Vincent Desportes : Un virage important non, mais une confirmation. On a une évolution des budgets qui est claire. Nous étions à 33 milliards d'euros en 2017. On a eu un redressement certain. Nous allons arriver à 44 milliards. Le projet est d'arriver à 50 milliards en 2025.

"Le monde a changé : notre armée était prête pour un métier qui était celui des opérations ponctuelles.

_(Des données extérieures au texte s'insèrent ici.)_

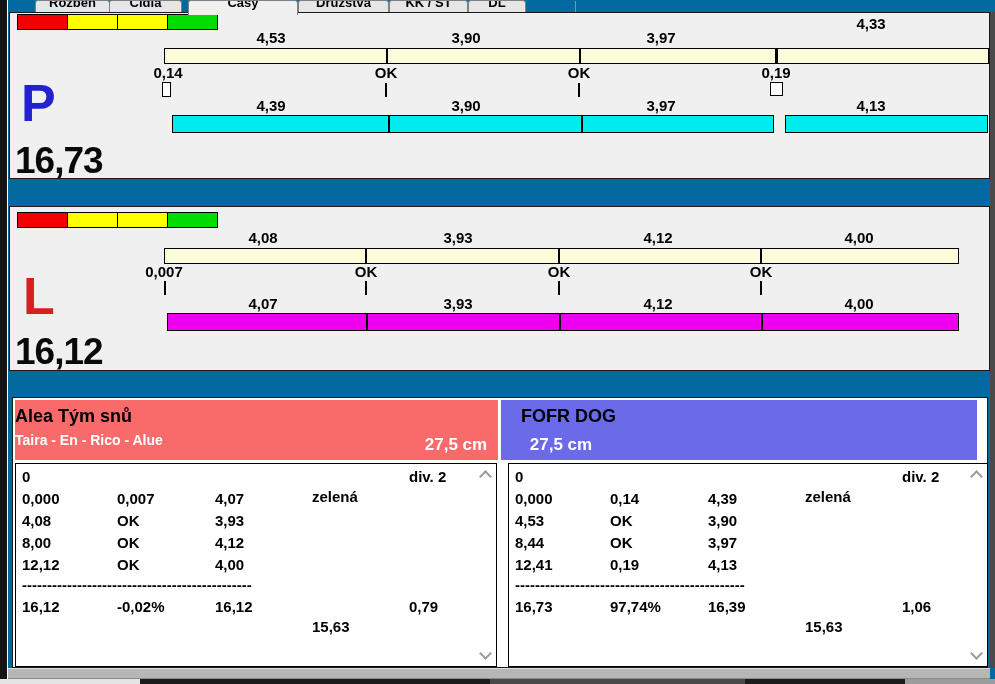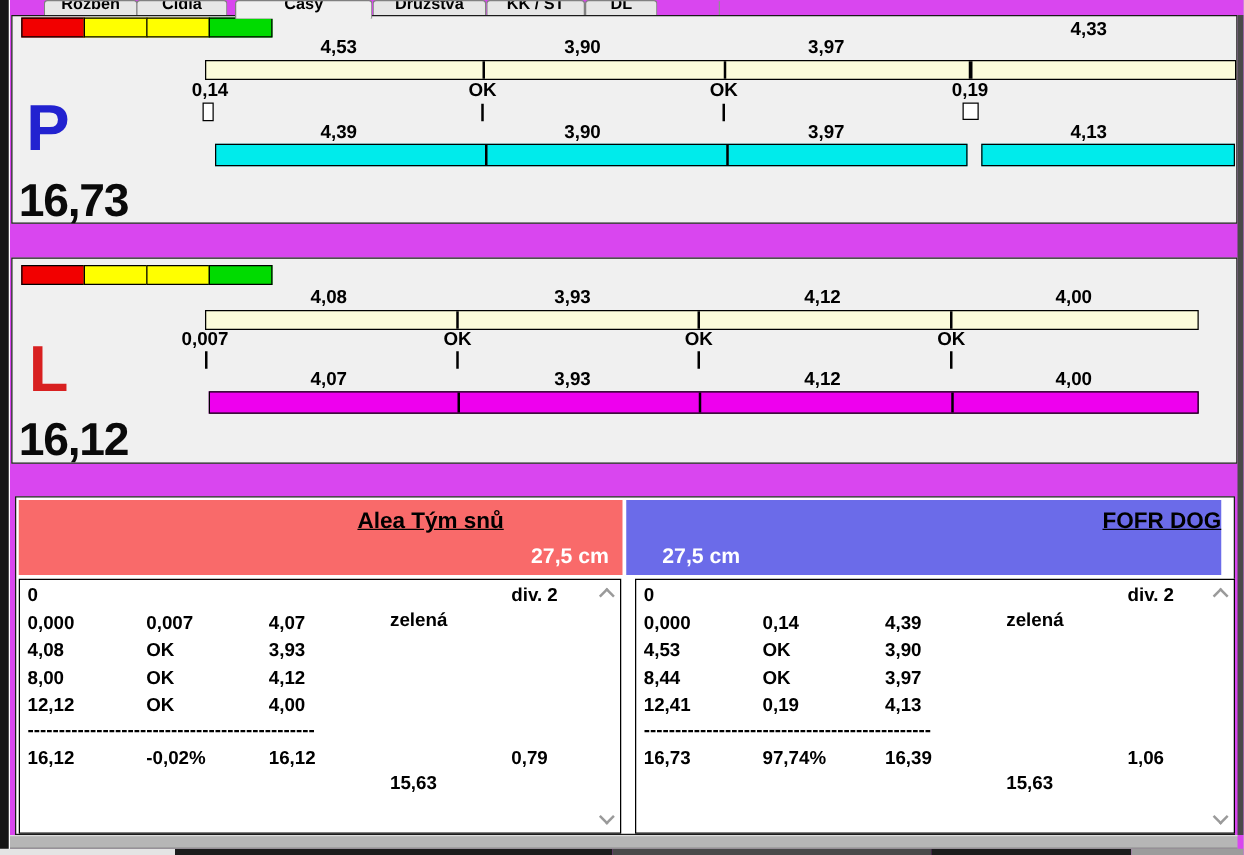"Rozběh" .screen { background: #d946ef -> #0369a1 }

Désormais, le défi, c'est la menace sur le territoire national."

Général Vincent Desportes

à franceinfo

Notre défense doit être capable de se battre pour défendre le territoire national pendant de longues durées, comme la guerre en Ukraine aujourd'hui, contre un ennemi puissant et donc conduire une guerre de haute technologie. Donc il va falloir continuer l'effort de défense pour ramener l'armée française à la hauteur des défis qui ne manqueront pas de se produire et qui se produiront d'autant plus si l'armée française est faible ou demeure faible.

L'objectif pour la France, c'est de consacrer d'ici à 2025, 2% de son produit intérieur brut (PIB) à l'effort de défense nationale. Est-ce que c'est assez ? 

Ce n'est évidemment pas assez. Tous les pays européens sont en train de monter vers 3%, à cause des menaces qui apparaissent. C'est-à-dire à des budgets qui seront à peu près l'équivalent de ce qu'il était pendant la guerre froide. 

Serait-on capable aujourd'hui de se défendre face à la Russie, comme le font les Ukrainiens depuis février 2022 ?

Face à la Russie d'aujourd'hui, peut-être. Face à la Russie du 24 février, probablement pas. Nous n'avons pas été préparés pour cette guerre.

Aujourd'hui, la France, pour être clair, pourrait tenir dans cette guerre un front de 80 kilomètres, alors que le front en Ukraine en fait 1 300."

Général Vincent Desporte

à franceinfo

L'Ukraine dépense en une semaine en artillerie ce que l'industrie française produit en dix ans. Il faut redonner de la masse, il faut redonner de l'épaisseur. Nous n'avons pas de stocks de munitions, de pièces de rechange, nous ne pouvons pas durer.

On constate que le projet de défense européenne a du plomb dans l'aile. Quelle doit être la position de l'armée française là-dedans ? 

Cette guerre en Ukraine, le premier fautif, c'est l'Europe qui a été trop faible pour pouvoir faire valoir ses intérêts. Nous devons trouver notre autonomie stratégique pour éviter que ce qui s'est produit en 2022 se reproduise dans cinq ou dix ans. Et pour ça, il faut une capacité de défense autonome. Et le problème, c'est qu'effectivement cette guerre a cassé le moteur franco-allemand. Elle a divisé l'Europe entre les pays jusqu'au-boutistes et ceux qui ne le sont pas. Ce sera difficile, mais c'est absolument impératif. Il n'y aura pas de défense purement française. Il ne peut y avoir en Europe qu'une défense européenne et il faut donc travailler sur les deux axes.